Stylo au garde à vous, le taulier (en noir) me dit « non, c’est trop long » d’un air sévère qui fait peur. Je réponds « j’ai le temps ». Ça ne le fait pas rire. Il ne doit pas rire souvent, remarquez. Comme je ne suis pas tellement courageux et qu’il fallait sortir de l’impasse, je lui soumets alors une idée de génie: me servir l’autre crêpe possible, la « tonkinoise, crêpe de riz garnie avec de la viande de porc hachée et des champignons noirs », s’il veut bien. Pas de réponse, il part. Ça voulait dire « oui ». Servi, c’est mauvais. Point de vue produits c’est très radin de la viande (tant mieux) des granulés épars de viande bouillie et du champignon noir rare haché. Dessous, plein de pousses de soja. Dessus, plein de lambeaux de porc industriel reconstitué façon mortadelle de contrebandier. 7/20 pour 7€. Mon « bun-bo-nem » avec vermicelle de riz, bœuf et nem. Décevant malgré la viande de bœuf dure, heureusement taillée en fines escalopes bien cuisinée. Nem porc trop gras. Au fond, les vermicelles au gout d’eau collent. Plein de soja cru, encore. 11/20 et 8€.

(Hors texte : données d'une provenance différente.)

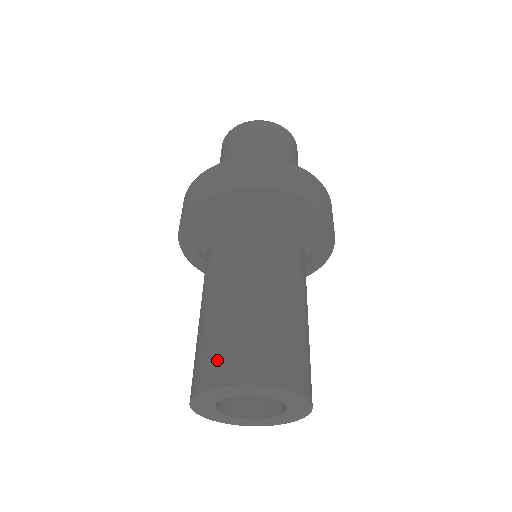
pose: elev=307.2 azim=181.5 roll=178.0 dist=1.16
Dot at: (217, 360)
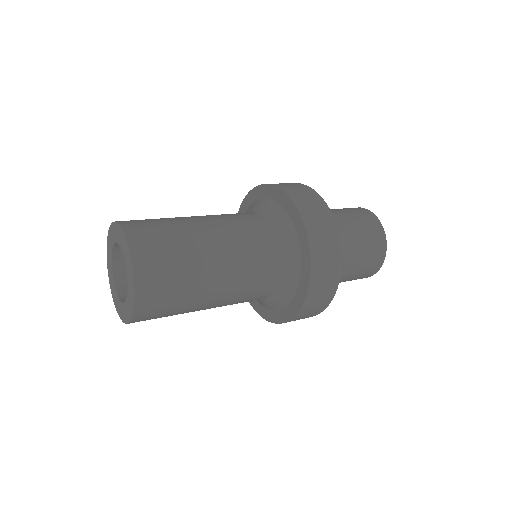
Dot at: (141, 221)
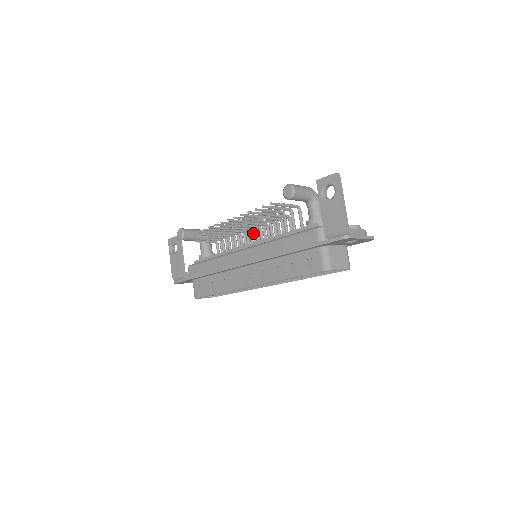
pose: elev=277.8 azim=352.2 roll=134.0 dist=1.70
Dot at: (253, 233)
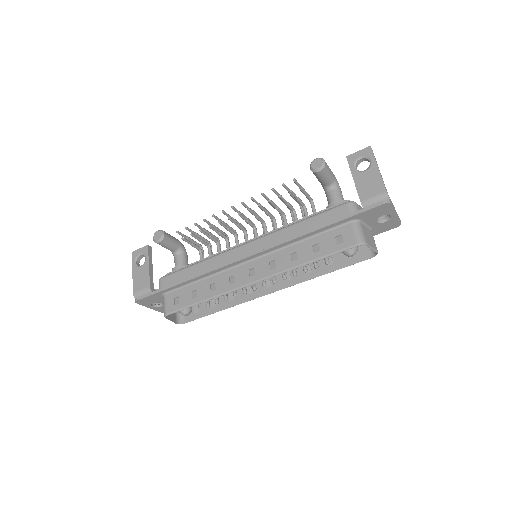
Dot at: (255, 230)
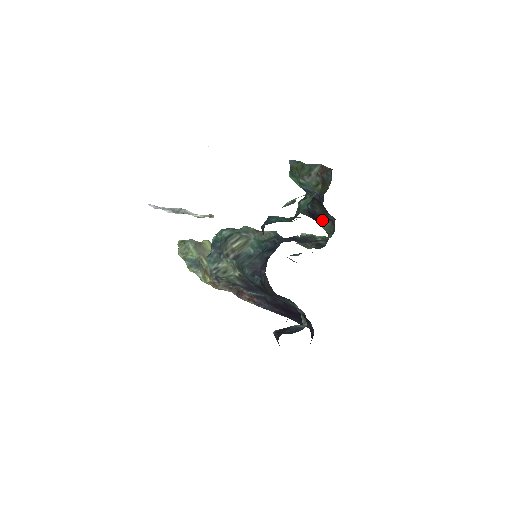
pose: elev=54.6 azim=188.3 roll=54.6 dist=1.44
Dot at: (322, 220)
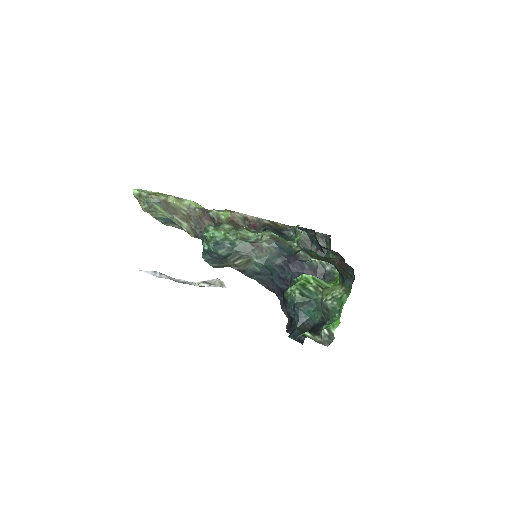
Dot at: (327, 249)
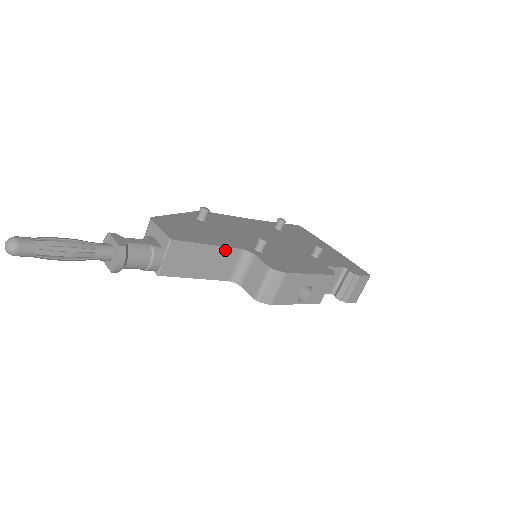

Plus de bonheur pour Mauricette et son « porc sauté thaïlandais » servi avec riz blanc « gratuit », ce qui est rare dans un resto asiatique. Porc taillé comme le bœuf, sauce curry vert et lait de coco, ça déménage. Bien car sauce flatteuse, mais non cuisinée comme un plat thaï: « le Dragon d’Or » est sino-vietnamien. Alors que je n’ai jamais vu un resto thaï pratiquer la cuisine viet. Enfin bon. 13/20, cela dit: seulement 6,9€. Epilogue. Faut aller payer à la caisse. L’homme en noir pas du tout gai comme un italien quand il sait qu’il aura de l’amour et du vin, édite un ticket avec sa caisse automatique obligatoire puis la glisse dans un tiroir. Il me gribouille dans la foulée une note manuelle, fait semblant de calculer la TVA en tapotant sa grosse calculette. Je fais remarquer que le montant de cette TVA est faux. Et là, une perle: « je la calcule à peu près à l’œil ».